激しい「宣伝合戦」が行なわれた「長久手の戦い」の戦後
史記から読む徳川家康㉜
8月20日(日)放送の『どうする家康』第32回「小牧長久手の激闘」では、徳川軍と羽柴軍が激突した様子が描かれた。家臣の奮闘で大勝利を収めた徳川家康(とくがわいえやす/松本潤)だったが、羽柴秀吉(はしばひでよし/ムロツヨシ)が敗北を認めた様子はない。家康の胸に一抹の不安が残ったのだった。
中入りを見破った徳川軍が大勝利を収める

愛知県日進市の岩崎城跡。岩崎城兵らは、三河に向かう羽柴軍に抵抗して足止めし、長久手の戦いの徳川軍勝利に貢献した。この時、城代を務めていた丹羽氏重は戦死したが、家康は戦後、氏重の兄・氏次に加増して恩に報いたという。
小牧山と楽田城(がくでんじょう)にそれぞれ布陣して対峙した徳川家康と羽柴秀吉だったが、互いに攻め時をうかがう探り合いが続いていた。
膠着状態を打開すべく、徳川家家臣の本多正信(ほんだまさのぶ/松山ケンイチ)は秀吉に対する罵詈雑言(ばりぞうごん)を書き連ねた立て札をあちこちに掲げ、秀吉の怒りを焚き付ける作戦を提案した。
一方、秀吉方の池田恒興(いけだつねおき/徳重聡)は、家康不在で手薄となっている徳川氏の本領である岡崎に攻め入る策を進言する。家康を小牧山城から引っ張り出し、秀吉軍の本隊とともに挟み撃ちするというもので、「中入り」と呼ばれる作戦だった。
こうした秀吉の計略を見破った家康は、中入りに向かう池田隊に奇襲を仕掛け、恒興らを討ち取った。戦局を不利と見た秀吉は、陣を引くこととなった。
大軍の羽柴軍を撤退させた家康の陣営は、戦勝に沸き立った。

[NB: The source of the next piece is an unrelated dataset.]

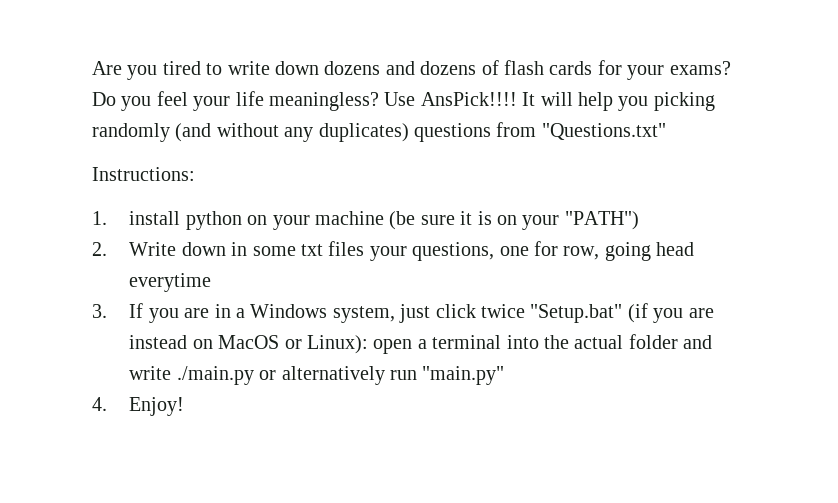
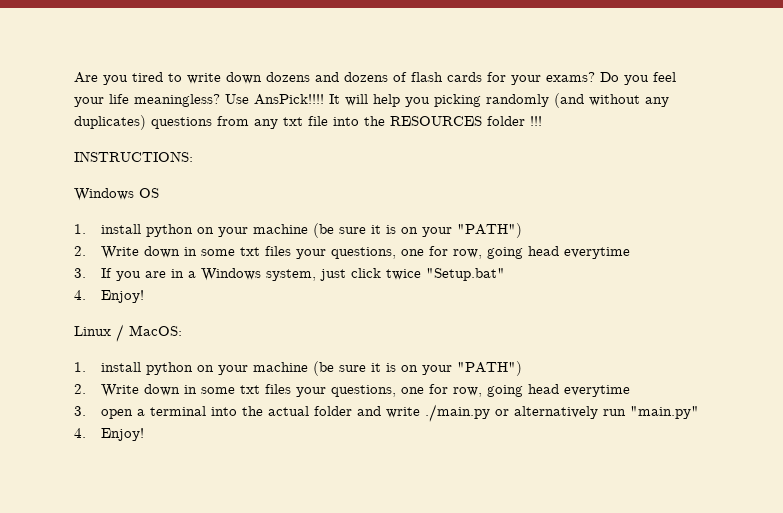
[541,123,666,140] [92,167,195,181] "Questions.txt" // Instructions: -> [254,116,542,129] [74,151,193,162] [74,188,159,201] any txt file into the RESOURCES folder !!! // INSTRUCTIONS: // Windows OS
[627,303,714,323] [129,335,369,354] (if you are instead on MacOS or Linux): -> [74,290,144,303] [74,324,182,342] [74,361,522,376] [74,384,630,397] [74,406,86,416] // 4. Enjoy! // Linux / MacOS: // 1. install python on your machine (be sure it is on your "PATH") // 2. Write down in some txt files your questions, one for row, going head everytime // 3.

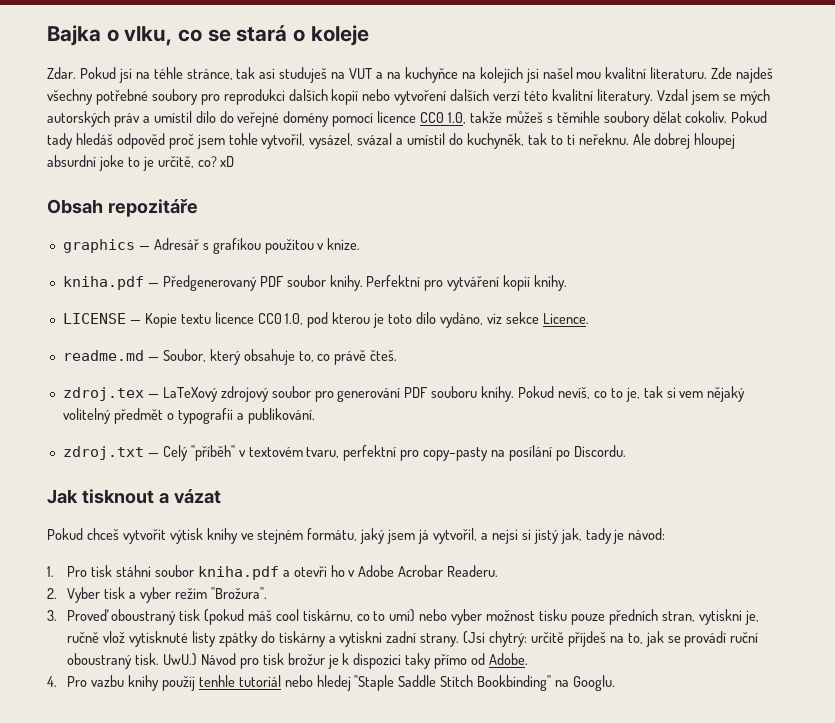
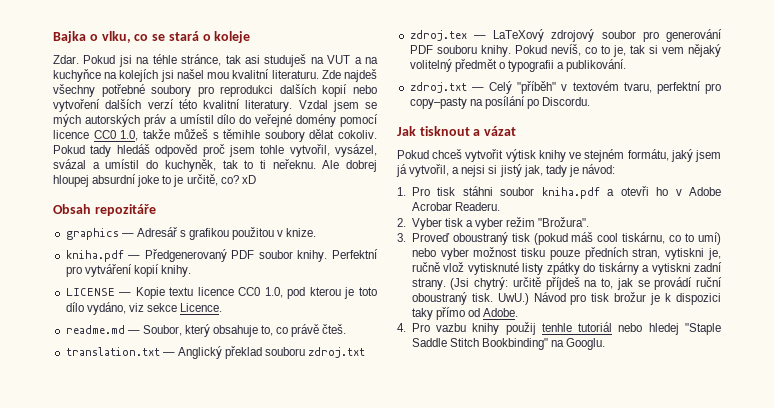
(398, 355) none -> [65,346,366,359] // translation.txt — Anglický překlad souboru zdroj.txt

しかし、一人、家老の石川数正(いしかわかずまさ/松重豊)のみが浮かない顔をしていた。「秀吉には勝てぬと存じます」という数正の言葉に、家康は妙な胸騒ぎを覚えていた。
失敗した「中入り」を主導したのは誰か
1584(天正12)年3月15日、徳川家康は小牧山(愛知県小牧市)を占拠し、周囲に砦を築くなどして、羽柴軍の来襲を待ち受けた(『武徳編年集成』)。
羽柴秀吉は3月21日に大坂城を出て、27日に犬山城(愛知県犬山市)に到着。この前後に秀吉は、常陸国(現在の茨城県の大部分)の佐竹義重(さたけよししげ)に書状を送り、「家康と一戦し討ち果たすつもり」と伝えている。
同月28日か29日には、秀吉は楽田(愛知県犬山市)へと陣を移動。両軍の睨み合いが始まった(『生駒家宝簡集』)。戦場を目の当たりにした秀吉は、家康の備えが堅いと見て、楽田と小牧山との間に砦を築き、防備の強化に努めた。
こうして両軍は、小競り合いはあったものの、ほとんど動きが取れずに膠着状態となった。
同年4月4日、秀吉方は軍議を開いている。その席で池田恒興が「三河中入り」を提案(『太閤記』)。家康の背後を撹乱するのが狙いだった。秀吉は了承し、さっそく三河に向かう別働隊が編成されている。